Your belief is as real as my belief that it rains too much in London ;) (that is, it is correct)

But why people have such hold on to such a quirky syntax beats me

How would you compare prql with dbt?
dbt integration was one of our major goals early on but we found that the interaction wasn't as straightforward as we had hoped.

There is an open PR in the dbt repo: https://github.com/dbt-labs/dbt-core/pull/5982#issuecomment-...

I have some ideas about future directions in this space where I believe PRQL could really shine. I will only be able to write those down in a couple of hours. I think this could be a really exciting direction for the project to grow into if anyone would like to collaborate and contribute!

dbt is just an orchestration tool. It uses SQL because that's what you need to pass to the target database.

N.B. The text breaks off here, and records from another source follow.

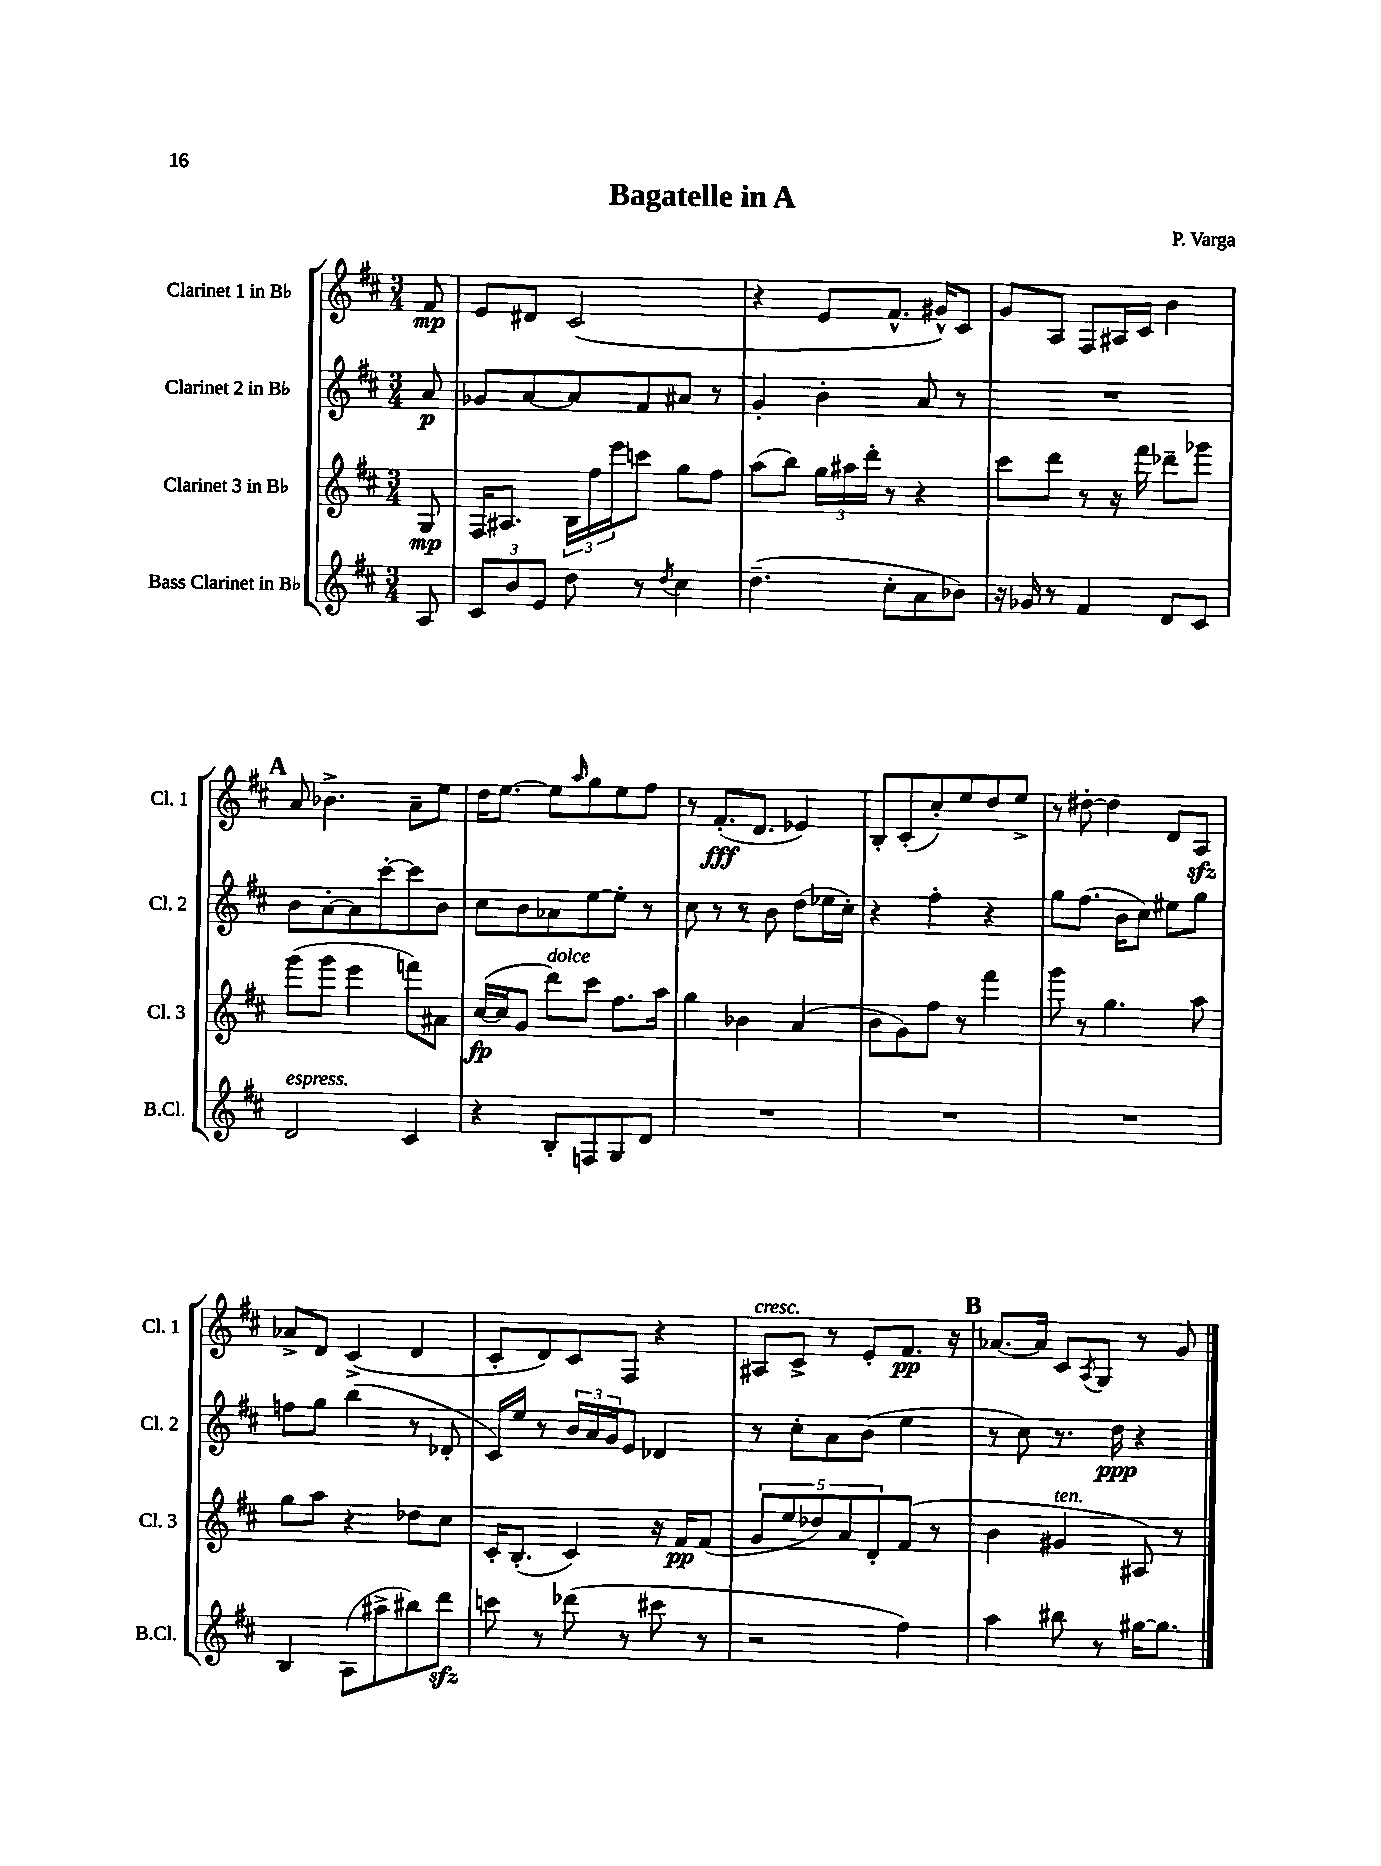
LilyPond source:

\header { title = "Bagatelle in A" composer = "P. Varga" }
<<
\new StaffGroup <<
\new Staff = "s0" \with { instrumentName = "Clarinet 1 in Bb" shortInstrumentName = "Cl. 1" } {
    \clef treble \key d \major \numericTimeSignature \time 3/4 \partial 8
    fis'8\mp |
    e'8 dis'8 cis'2( |
    r4 e'8 fis'8.-^ gis'16-^) cis'8 |
    g'8 a8 fis8 ais16 cis'16 b'4 |
    \mark \markup { \bold "A" } a'8 bes'4.-> a'8-- e''8 |
    d''16 e''8.~ e''8 \grace { a''16 } g''8 e''8 fis''8 |
    r8 fis'8.-.\fff( d'8. ees'4) |
    b8-. cis'8-.( cis''8-.) e''8 d''8 e''8-> |
    r8 dis''8~-. dis''4 d'8 a8\sfz |
    aes'8-> d'8 cis'4->( d'4 |
    cis'8-. d'8) cis'8 fis8 r4 |
    ais8^\markup { \italic "cresc." } cis'8-> r8 e'8-. fis'8.\pp r16 |
    \mark \markup { \bold "B" } aes'8.~ aes'16 cis'8 \acciaccatura { a8 } g8 r8 g'8 \bar "|." |
}
\new Staff = "s1" \with { instrumentName = "Clarinet 2 in Bb" shortInstrumentName = "Cl. 2" } {
    \clef treble \key d \major \numericTimeSignature \time 3/4 \partial 8
    a'8\p |
    ges'8 a'8~ a'8 fis'8 ais'8 r8 |
    g'4-. b'4-. a'8 r8 |
    R2. |
    \mark \markup { \bold "A" } b'8 a'8~-. a'8 cis'''8~-. cis'''8 b'8 |
    cis''8 b'8 aes'8 e''8~ e''8-. r8 |
    cis''8 r8 r8 b'8 d''8( ees''16 cis''16-.) |
    r4 fis''4-. r4 |
    g''8 fis''8.( b'16 cis''8) eis''8 g''8 |
    f''8 g''8 b''4( r8 des'8-. |
    cis'16) e''16 r8 \tuplet 3/2 { b'16 a'16 g'16 } e'8 des'4 |
    r8 cis''8-. a'8 b'8( e''4 |
    \mark \markup { \bold "B" } r8 cis''8) r8. d''16\ppp r4 \bar "|." |
}
\new Staff = "s2" \with { instrumentName = "Clarinet 3 in Bb" shortInstrumentName = "Cl. 3" } {
    \clef treble \key d \major \numericTimeSignature \time 3/4 \partial 8
    g8\mp |
    fis16 ais8. \tuplet 3/2 { b16 fis''16 e'''16 } c'''8 g''8 fis''8 |
    a''8( b''8) \tuplet 3/2 { g''16 ais''16 d'''16-. } r8 r4 |
    cis'''8 d'''8 r8 r16 fis'''16 des'''8-- ges'''8 |
    \mark \markup { \bold "A" } g'''8( g'''8 e'''4 f'''8) ais'8 |
    cis''16~\fp( cis''16 g'8 d'''8^\markup { \italic "dolce" }) cis'''8 fis''8. a''16 |
    g''4 bes'4 a'4( |
    b'8 g'8) fis''8 r8 fis'''4 |
    g'''8 r8 g''4. a''8 |
    g''8 a''8 r4 des''8 cis''8 |
    cis'16-. b8.-.( cis'4) r16 fis'16\pp fis'8( |
    \tuplet 5/4 { g'8 e''8 des''8) a'8 d'8-. } fis'8( r8 |
    \mark \markup { \bold "B" } b'4 gis'4^\markup { \italic "ten." } ais8) r8 \bar "|." |
}
\new Staff = "s3" \with { instrumentName = "Bass Clarinet in Bb" shortInstrumentName = "B.Cl." } {
    \clef treble \key d \major \numericTimeSignature \time 3/4 \partial 8
    a8 |
    \tuplet 3/2 { cis'8 b'8 e'8 } d''8 r8 \acciaccatura { d''8 } cis''4 |
    d''4.--( cis''8-. a'8 bes'8) |
    r16 ges'16 r8 fis'4 d'8 cis'8 |
    \mark \markup { \bold "A" } d'2^\markup { \italic "espress." } cis'4 |
    r4 b8-. f8 g8 d'8 |
    R2. |
    R2. |
    R2. |
    b4 a8( ais''8-> bis''8) d'''8\sfz |
    c'''8 r8 des'''8( r8 cis'''8 r8 |
    r2 fis''4) |
    \mark \markup { \bold "B" } a''4 bis''8 r8 gis''16~ gis''8. \bar "|." |
}
>>
>>
\layout { \context { \Score \remove "Bar_number_engraver" } }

There is a python plugin if you prefer to use that for your models instead. Theoretically dbt could wrap any language your target system accepts. The actual configuration of the dbt runtime itself is done with yaml files.
That looks awesome. Does it support directly querying against databases (PostgreSQL, SQL Server, ...)? ie. is there a "Run" command in vscode that takes care of compiling & running the compiled sql?
This is tremendous. I'm curious to know if a CLI `prqlite3` exists which wraps around the `sqlite3` CLI many of us know and love.
Thank you.

The CLI usability was one of the aims behind [prql-query (pq)](https://github.com/prql/prql-query/). sqlite integration was on the roadmap but unfortunately that project has been largely unmaintained by me for the past 6 months. (This is just referring to prql-query and not PRQL which is under very active development.)

I'm working on a new project which will do exactly this (and a lot more!) which I hope to release next week. I'll drop the link here when that's ready.

How is the language server support?
We do have grammars for many editors. I'm not sure about LSP off the top of my head but you should find something in the docs under "Integrations".

There is also a VSCode extension: https://marketplace.visualstudio.com/items?itemName=prql-lan...

[PRQL dev here]

We don't have LSP support yet, but it's on the Roadmap. We've designed the language to be very LSP-friendly — one of the benefits of starting with `from` and pipelining each function.

In that first example, is the last line superfluous? It doesn't seem to be used.
hey, is compile time verification of queries supported for PRQL in Rust?
Not yet, but looking at what sqlx does, I think we should be able to do something similar.

It's been a small team of core contributors so far but in the last three months we've seen more people making their first PR and then going on to contribute more over time so the momentum is growing.

We'd definitely be open to contributions in this space.